I’m back after a few days of silently watching current events and absorbing images and stories from various sources.

I’ve been thinking about the hundreds of Americans who, while marching in big urban areas and small towns to demand justice for George Floyd, have had rubber bullets, pepper spray, flash bangs, tear gas, and batons wielded against them for exercising their First Amendment rights. In cities that have imposed curfews in an attempt to keep looting to a minimum, the police (aided by the national guard) have attacked and beaten peaceful protestors, oftentimes trapping them on streets or bridges. It’s as if they’ve just been waiting for an opportunity to wield their weapons.

Every mayor who, in an effort to “clear the streets,” allows and authorizes law enforcement to act this way should be removed by voters at the earliest opportunity. Moreover, cops who seem to get a kick out of beating down and bruising their fellow citizens for mere misdemeanors should be removed from the force immediately, prosecuted, and never allowed to join another one.
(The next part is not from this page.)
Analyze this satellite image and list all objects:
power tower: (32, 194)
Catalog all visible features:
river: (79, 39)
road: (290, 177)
This includes every person in uniform who was part of the attack on the protestors in Lafayette Park in front of the White House a few days ago when The Weak One wanted the path cleared so he could have his ridiculous photo op. Don’t give me any garbage about “following orders.” Their first responsibilities are to “serve and protect” the people and to the Constitution they have sworn to uphold. They have no obligation to carry out unlawful commands such as attacking unarmed civilians.
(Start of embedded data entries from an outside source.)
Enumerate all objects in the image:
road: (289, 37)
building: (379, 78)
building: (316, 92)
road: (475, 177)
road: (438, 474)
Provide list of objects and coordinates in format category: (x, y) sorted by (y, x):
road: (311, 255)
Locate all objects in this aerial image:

It’s abhorrent that there are now armed guards in front of 1600 Pennsylvania Avenue — where the Liar-In-Chief finally managed to get a wall built (which is also not being paid for by Mexico) — as well as the Lincoln Memorial. Those troops are not wearing the insignia of any specific federal agency or branch of the armed forces. This is probably an attempt to avoid accountability and oversight, but — like the use of military vehicles and personnel — is reminiscent of footage from totalitarian regimes elsewhere in the world, not in the capital city of a nation that proclaims itself “the land of the free.”
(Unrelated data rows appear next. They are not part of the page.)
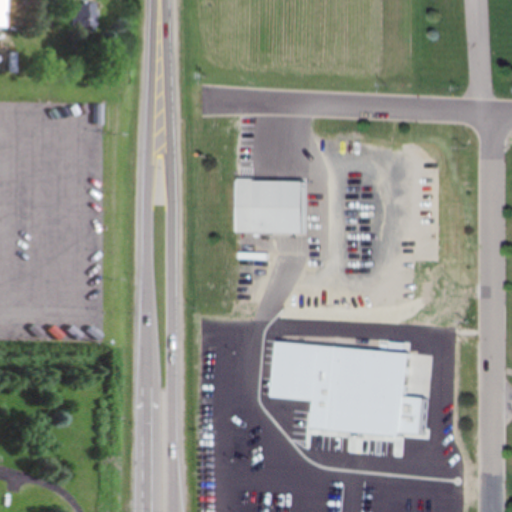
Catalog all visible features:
road: (478, 58)
road: (357, 107)
building: (269, 207)
building: (269, 207)
road: (348, 214)
road: (146, 255)
road: (170, 255)
road: (490, 313)
building: (277, 329)
building: (348, 388)
building: (369, 393)
road: (501, 401)
road: (354, 459)
road: (42, 485)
Like virtually every Black person in America, Neil deGrasse Tyson has his own history of being harassed by police merely because of the color of his skin. It’s an issue he rarely discusses in public, but recent events have moved Tyson to write about it (in this piece, which you should read in its entirety). At the end, he offers a few suggestions for change:

  1. Extend police academies to include months of cultural awareness and sensitivity training that also includes how not to use lethal force.
  2. Police officers should all be tested for any implicit bias they carry, with established thresholds of acceptance and rejection from the police academy. We all carry bias. But most of us do not hold the breathing lives of others in our hands when influenced by it.
  3. During protests, protect property and lives. If you attack nonviolent protesters you are being un-American. And you wouldn’t need curfews if police arrested looters and not protesters.
  4. If fellow officers are behaving in a way that is clearly unethical or excessively violent, and you witness this, please stop them. Someone will get that on video, and it will give the rest of us confidence that you can police yourselves. In these cases, our trust in you matters more to a civil society than how much you stick up for each other.
  5. And here’s a radical idea for the Minneapolis Police Department—why not give George Floyd the kind of full-dress funeral you give each other for dying in the line of duty? And vow that such a death will never happen again.
  6. Lastly, when you see black kids, think of what they can be rather than what you think they are.

We’re a long way from fulfilling the ideal of that last point, but the process of change must start now. I know that’s a sentiment that has been expressed over and over and over again during my lifetime, but it’s still true. While the protests are important when it comes to changing minds, the most vital step towards fixing a system steeped in racism is to vote out those who encourage it — at every level.